__Records__.
>>>
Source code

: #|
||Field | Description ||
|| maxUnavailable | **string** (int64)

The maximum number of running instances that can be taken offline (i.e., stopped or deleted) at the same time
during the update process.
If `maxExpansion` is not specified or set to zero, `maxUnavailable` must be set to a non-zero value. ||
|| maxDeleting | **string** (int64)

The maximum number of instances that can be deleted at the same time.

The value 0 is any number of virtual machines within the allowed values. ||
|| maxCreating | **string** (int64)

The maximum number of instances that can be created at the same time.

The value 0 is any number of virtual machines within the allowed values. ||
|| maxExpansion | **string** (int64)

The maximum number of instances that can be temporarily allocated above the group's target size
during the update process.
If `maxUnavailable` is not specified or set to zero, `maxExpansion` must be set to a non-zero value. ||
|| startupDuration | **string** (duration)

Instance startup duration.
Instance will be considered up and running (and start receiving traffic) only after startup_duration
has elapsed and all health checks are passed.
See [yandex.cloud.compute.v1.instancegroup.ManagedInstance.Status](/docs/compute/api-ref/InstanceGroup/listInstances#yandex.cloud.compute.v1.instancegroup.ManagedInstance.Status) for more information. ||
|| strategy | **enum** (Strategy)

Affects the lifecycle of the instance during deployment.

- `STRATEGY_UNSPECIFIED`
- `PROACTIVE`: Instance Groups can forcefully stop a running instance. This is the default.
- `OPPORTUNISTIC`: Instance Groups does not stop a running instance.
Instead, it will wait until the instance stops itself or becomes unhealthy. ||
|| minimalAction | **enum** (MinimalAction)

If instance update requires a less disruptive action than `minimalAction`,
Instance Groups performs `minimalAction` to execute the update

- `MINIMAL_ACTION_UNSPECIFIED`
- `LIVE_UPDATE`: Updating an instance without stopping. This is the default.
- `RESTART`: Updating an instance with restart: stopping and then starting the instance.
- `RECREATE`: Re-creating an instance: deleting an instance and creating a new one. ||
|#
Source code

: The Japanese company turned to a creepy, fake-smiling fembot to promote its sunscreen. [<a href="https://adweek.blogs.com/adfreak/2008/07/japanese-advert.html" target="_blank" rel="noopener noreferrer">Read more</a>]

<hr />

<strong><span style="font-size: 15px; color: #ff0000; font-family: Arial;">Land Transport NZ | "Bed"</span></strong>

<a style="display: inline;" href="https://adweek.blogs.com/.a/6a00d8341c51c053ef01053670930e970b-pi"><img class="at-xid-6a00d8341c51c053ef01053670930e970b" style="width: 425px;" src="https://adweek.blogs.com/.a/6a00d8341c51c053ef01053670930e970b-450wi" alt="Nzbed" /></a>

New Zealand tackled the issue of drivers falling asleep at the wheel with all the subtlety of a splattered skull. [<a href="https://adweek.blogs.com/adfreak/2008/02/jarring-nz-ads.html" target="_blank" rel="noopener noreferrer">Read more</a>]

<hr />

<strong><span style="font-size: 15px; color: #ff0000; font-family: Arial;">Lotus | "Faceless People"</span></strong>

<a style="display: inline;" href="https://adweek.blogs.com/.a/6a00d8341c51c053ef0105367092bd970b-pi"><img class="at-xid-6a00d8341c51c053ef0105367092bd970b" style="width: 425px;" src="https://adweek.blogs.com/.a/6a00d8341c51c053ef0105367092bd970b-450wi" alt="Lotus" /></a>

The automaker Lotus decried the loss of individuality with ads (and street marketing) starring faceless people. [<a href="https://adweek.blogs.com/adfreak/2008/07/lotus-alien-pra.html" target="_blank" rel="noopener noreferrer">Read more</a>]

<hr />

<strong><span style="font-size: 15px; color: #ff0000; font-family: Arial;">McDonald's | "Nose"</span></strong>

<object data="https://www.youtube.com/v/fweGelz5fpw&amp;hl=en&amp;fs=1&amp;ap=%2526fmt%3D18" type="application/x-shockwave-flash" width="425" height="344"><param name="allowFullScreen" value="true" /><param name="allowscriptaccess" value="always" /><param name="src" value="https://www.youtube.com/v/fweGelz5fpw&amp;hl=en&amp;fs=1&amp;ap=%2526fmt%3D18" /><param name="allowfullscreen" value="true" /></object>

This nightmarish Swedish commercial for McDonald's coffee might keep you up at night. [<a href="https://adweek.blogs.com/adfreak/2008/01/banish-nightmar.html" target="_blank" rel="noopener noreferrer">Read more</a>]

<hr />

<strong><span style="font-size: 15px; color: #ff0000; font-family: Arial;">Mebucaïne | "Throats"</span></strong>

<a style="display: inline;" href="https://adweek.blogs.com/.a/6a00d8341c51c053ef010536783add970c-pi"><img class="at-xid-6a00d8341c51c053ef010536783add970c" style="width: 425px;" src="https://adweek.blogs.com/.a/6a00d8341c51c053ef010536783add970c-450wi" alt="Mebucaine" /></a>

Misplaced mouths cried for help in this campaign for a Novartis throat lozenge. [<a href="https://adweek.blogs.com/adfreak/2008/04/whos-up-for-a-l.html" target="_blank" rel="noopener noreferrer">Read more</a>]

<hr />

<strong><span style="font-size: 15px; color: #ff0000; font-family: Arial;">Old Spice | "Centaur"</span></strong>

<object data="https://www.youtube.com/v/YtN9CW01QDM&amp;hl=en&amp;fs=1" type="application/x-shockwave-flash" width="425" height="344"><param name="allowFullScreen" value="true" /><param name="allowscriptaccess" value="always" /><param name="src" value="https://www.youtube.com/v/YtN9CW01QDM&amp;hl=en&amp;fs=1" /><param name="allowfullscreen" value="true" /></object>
<<<
__Work instructions__.
Return the data word for word, from its first line through the line that contains "maxExpansion | **string** (int64)", with both of those lines included.

__Written reply__.
Source code

: #|
||Field | Description ||
|| maxUnavailable | **string** (int64)

The maximum number of running instances that can be taken offline (i.e., stopped or deleted) at the same time
during the update process.
If `maxExpansion` is not specified or set to zero, `maxUnavailable` must be set to a non-zero value. ||
|| maxDeleting | **string** (int64)

The maximum number of instances that can be deleted at the same time.

The value 0 is any number of virtual machines within the allowed values. ||
|| maxCreating | **string** (int64)

The maximum number of instances that can be created at the same time.

The value 0 is any number of virtual machines within the allowed values. ||
|| maxExpansion | **string** (int64)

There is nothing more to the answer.